5. Module Exemptions
Given the polytechnics’ desire to make their students employable upon graduation, many classes offered in the polytechnics may have overlaps with modules offered in universities, making them eligible for module exemptions. Depending on the student’s specialisation at university, polytechnic students may be granted module exemptions either in their core curriculum (eg: a business management diploma holder may be exempted from Introduction to Marketing/Business Analytics in university) or their exposure and general education curriculum (ie: exempted from degree requirements of exposure beyond the chosen specialisation).
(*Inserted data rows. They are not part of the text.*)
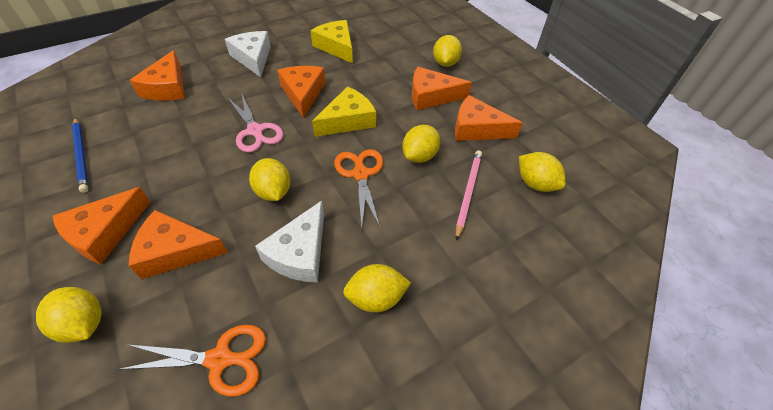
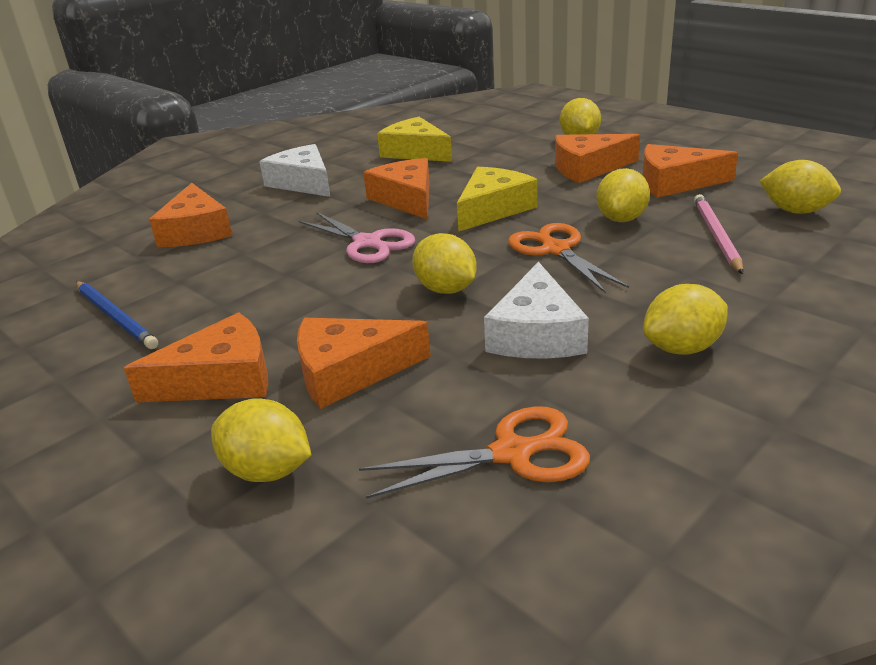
camera: 10 degrees left, 20 degrees down
orange cheese [53,187,151,264] -> orange cheese turned 135 degrees counterclockwise [124,313,268,402]

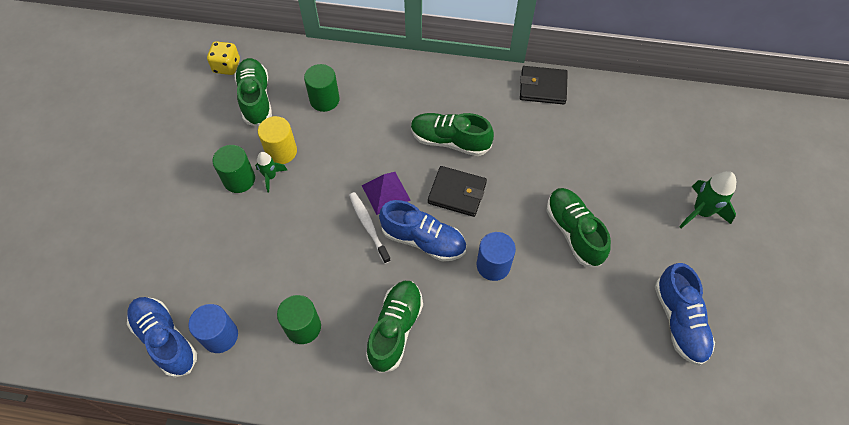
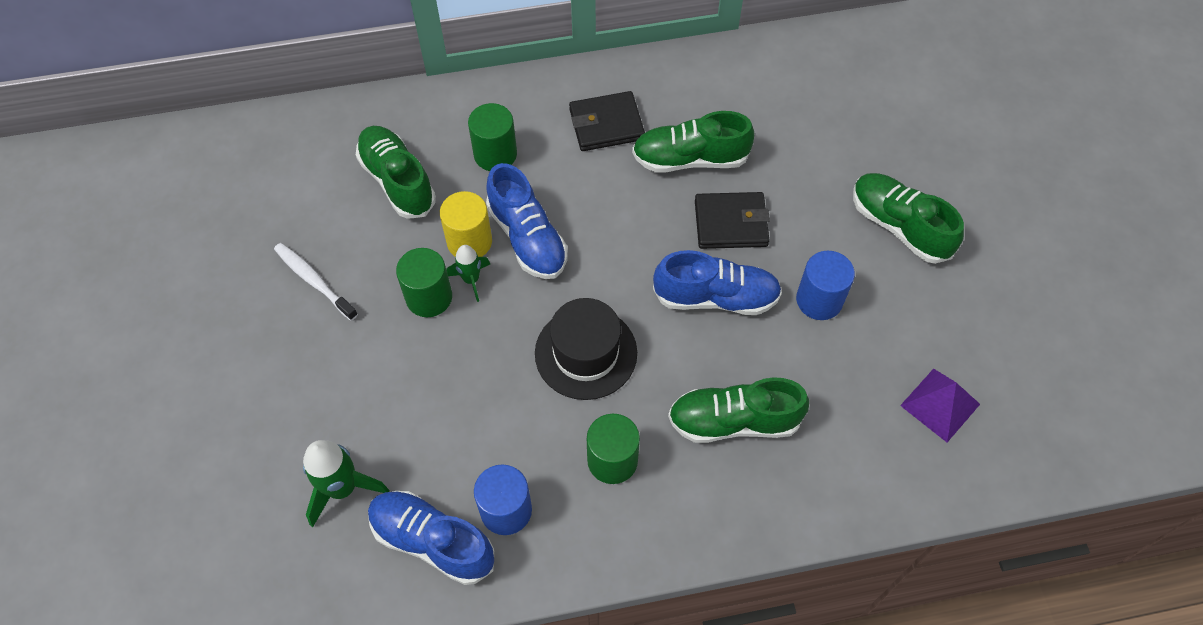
camera: 20 degrees left, 0 degrees up
yellow dice [207,41,240,75] -> none
white toothbrush [349,192,391,264] -> white toothbrush moved to [274,243,358,321]
purple pyramid [361,172,411,215] -> purple pyramid moved to [900,369,980,442]
green shoe [366,281,423,373] -> green shoe turned 90 degrees counterclockwise [668,377,809,443]
black wallet [520,66,568,105] -> black wallet moved to [569,91,645,151]
blue shoe [655,263,715,366] -> blue shoe moved to [486,163,568,279]
green rocket [679,171,736,228] -> green rocket moved to [303,440,389,527]
none -> black hat [535,298,637,400]

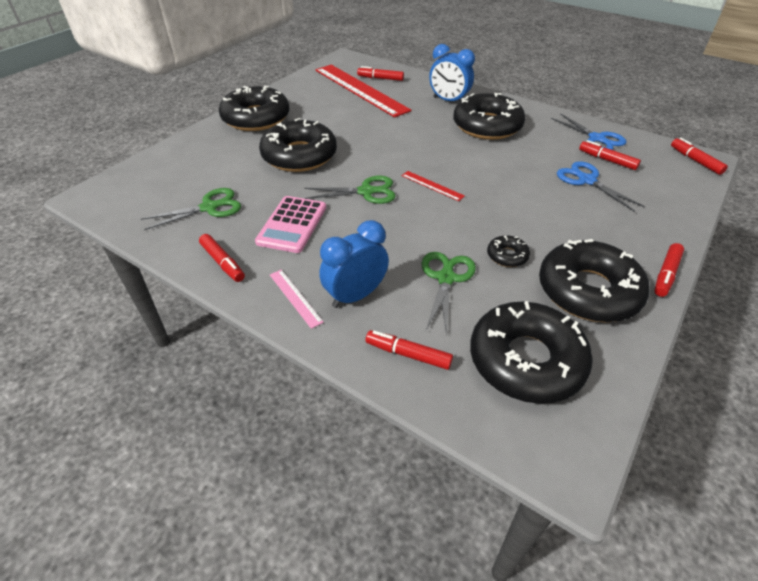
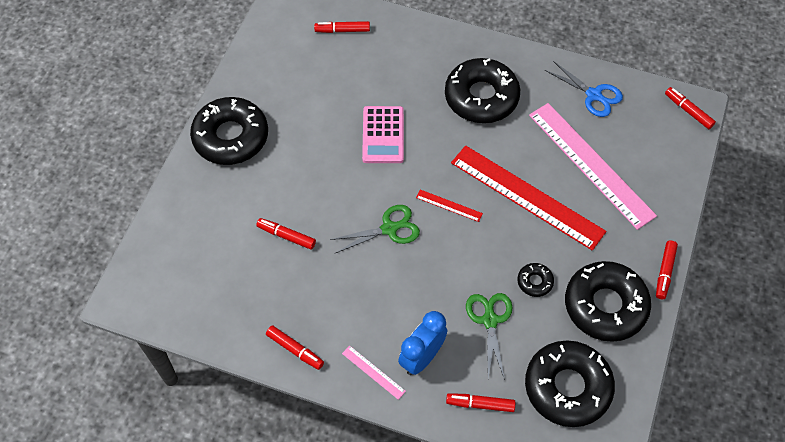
camera: 15 degrees left, 15 degrees up
green scissors [141,188,241,230] -> none
pink calculator [255,196,326,253] -> pink calculator moved to [362,106,404,163]
black donut [259,118,337,172] -> none
red ruler [315,65,412,118] -> red ruler moved to [451,145,606,251]
blue clock [429,44,475,101] -> none
blue scissors [557,161,645,211] -> pink ruler [529,103,657,230]
red marker [579,140,641,170] -> red marker moved to [256,218,316,250]

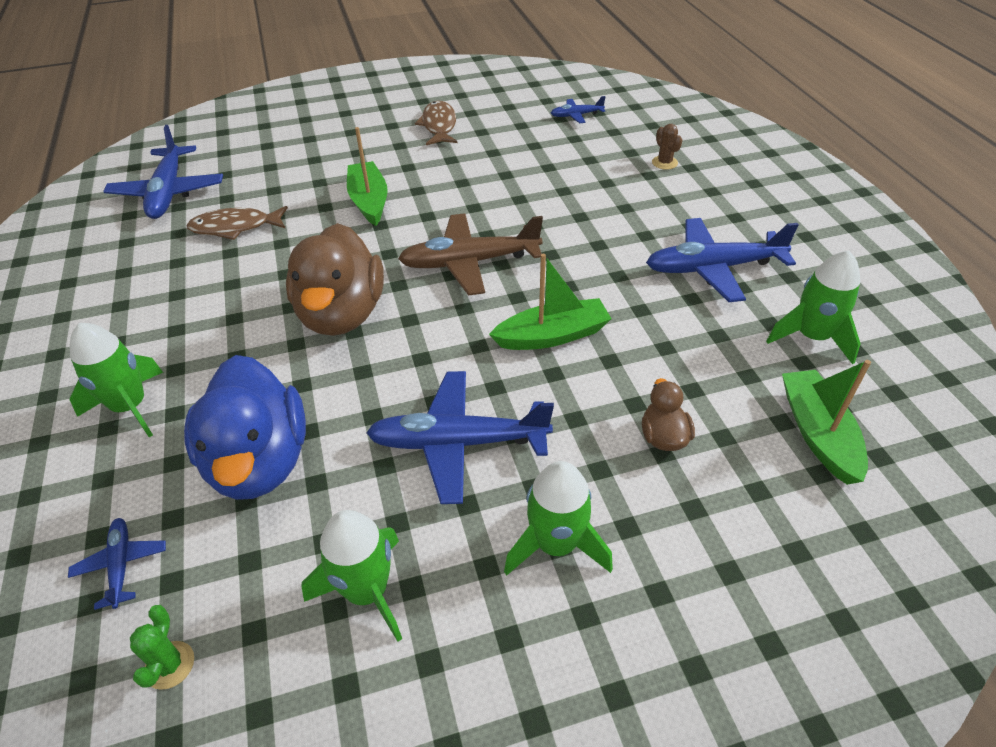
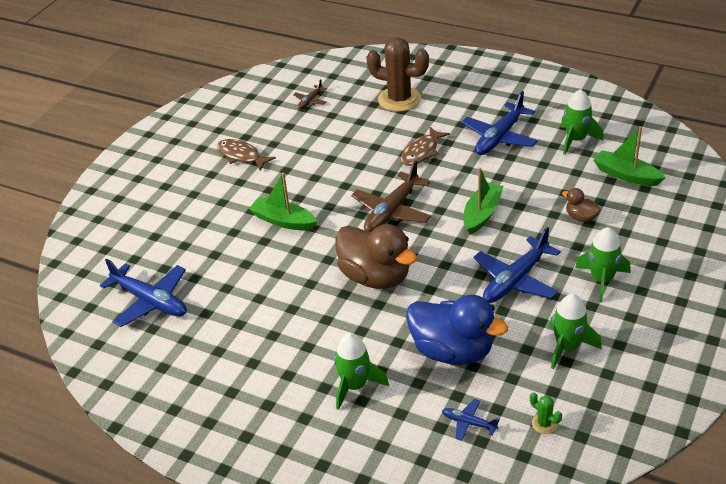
camera: 45 degrees left, 5 degrees down
brown fish [187,206,288,240] -> brown fish moved to [400,126,450,166]
blue plane [551,96,606,123] -> brown plane [293,80,327,109]
brown cactus [652,124,682,170] -> brown cactus [366,37,429,112], size x2.42

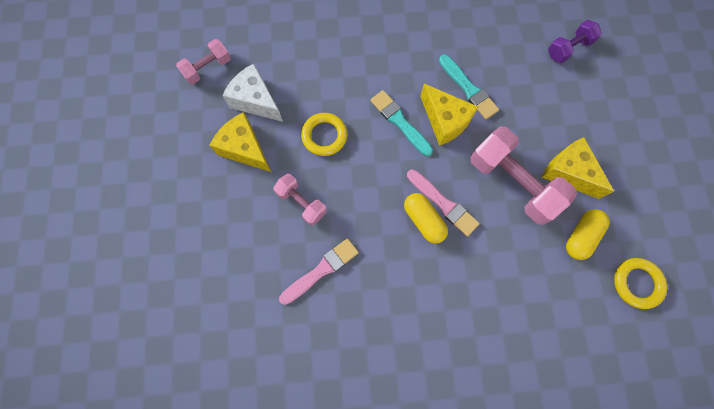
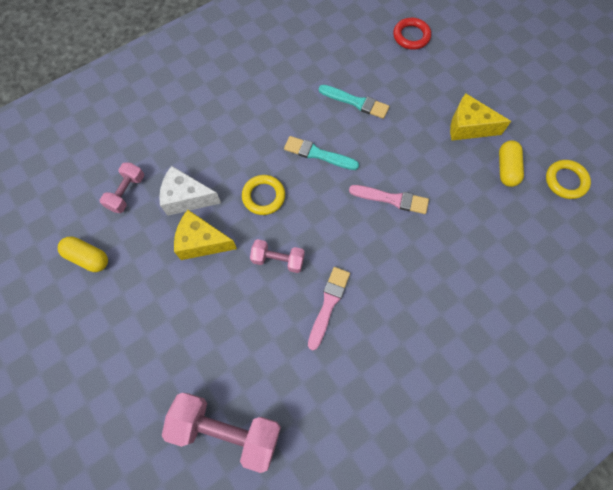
camera: 30 degrees left, 5 degrees down
yellow capsule [404,193,448,244] -> yellow capsule moved to [58,237,108,272]
yellow cheese [420,84,478,146] -> none
pink dumbbell [470,127,577,225] -> pink dumbbell moved to [162,393,281,473]
purple dumbbell [548,20,602,63] -> red ring [393,18,431,50]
As such, students intending to enrol in polytechnics should have a broad idea of what they intend to specialise in university and start thinking about the classes they want to take in the polytechnic, which can confer module exemptions subsequently.
Unfortunately for JC students, subjects offered at the GCE A Levels are heavily academic and scholastic in nature and typically do not count towards fulfilling any degree requirements, making them ineligible for module exemptions at the university level. However, for a small handful of JC students who do read subjects at the H3 level, local universities may grant one or two module exemptions for those subjects given their academic rigour and content overlaps with university modules. Do take note that a student needs to attain extremely strong results in their JC1 year to quality to read H3 subjects, and universities will impose a minimum grade requirement for H3 subjects before these subjects are considered for module exemptions.
A pre-university education is critical in helping you uncover your strengths and passions, positioning you to pursue your academic interests and secure your first job after graduation. Regardless whether you choose Junior College or Polytechnic, what’s most important is to take ownership of your decisions and be open to experiences that will enrich your learning; only then will you enjoy and make the best use of your time in pre-university!